**Texte fourni:**
• • •

Rock & Folk

THE HORRORS

En réussite souvent, dans l’impasse parfois mais toujours avec panache, les Londoniens seraient-ils le dernier orchestre romantique ?

- JEROME REIJASSE Album “V” (Wolf Tone)

The Horrors sont à Paris pour parler de leur nouvel album, produit par Paul Epworth, et donner un concert sur le parvis de l’Hôtel de Ville le temps d’un festival estival et gratuit. “V”, titre lapidaire, une lettre et un chiffre, une victoire, une envie d’envoyer se faire foutre les détracteur­s, une manière également de faire les comptes. Cinquième album des Anglais, cinquième enregistre­ment qui ne devrait pas calmer les critiques des fans de la première heure qui n’ont toujours pas digéré le disque “Skying”, en 2011, virage pop presque FM — Simple Minds, Talk Talk, Duran Duran et Tears For Fears à l’époque furent régulièrem­ent cités au moment de chroniquer ce disque ovni — qui a brouillé les pistes et perdu ceux qui avaient aimé les guitares malades et les ambiances post-garage-gothiques-cold wave des débuts. Après un “Luminous” décevant et presque anonyme en 2014 que même le groupe a aujourd’hui du mal à vraiment aimer, les Horrors sont donc de retour aux affaires avec probableme­nt leur meilleur disque à ce jour.

• • •

**Enregistrements fournis:**
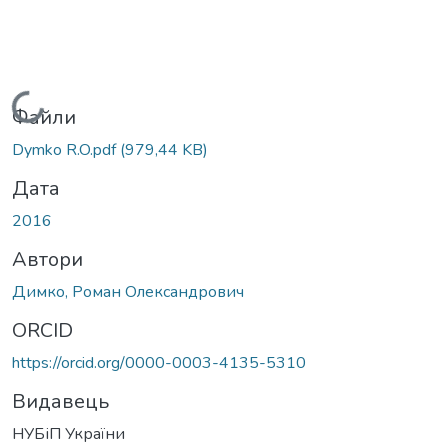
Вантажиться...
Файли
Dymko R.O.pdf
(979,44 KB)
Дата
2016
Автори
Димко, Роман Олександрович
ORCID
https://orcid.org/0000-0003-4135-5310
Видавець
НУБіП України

• • •

**Consigne:**
Recopiez à l'identique le passage de l'article sur The Horrors qui va de « Rock & Folk » jusqu'à « orchestre romantique ? » inclus. Les enregistrements ne jouent aucun rôle dans ce travail.

**Réponse:**
Rock & Folk

THE HORRORS

En réussite souvent, dans l’impasse parfois mais toujours avec panache, les Londoniens seraient-ils le dernier orchestre romantique ?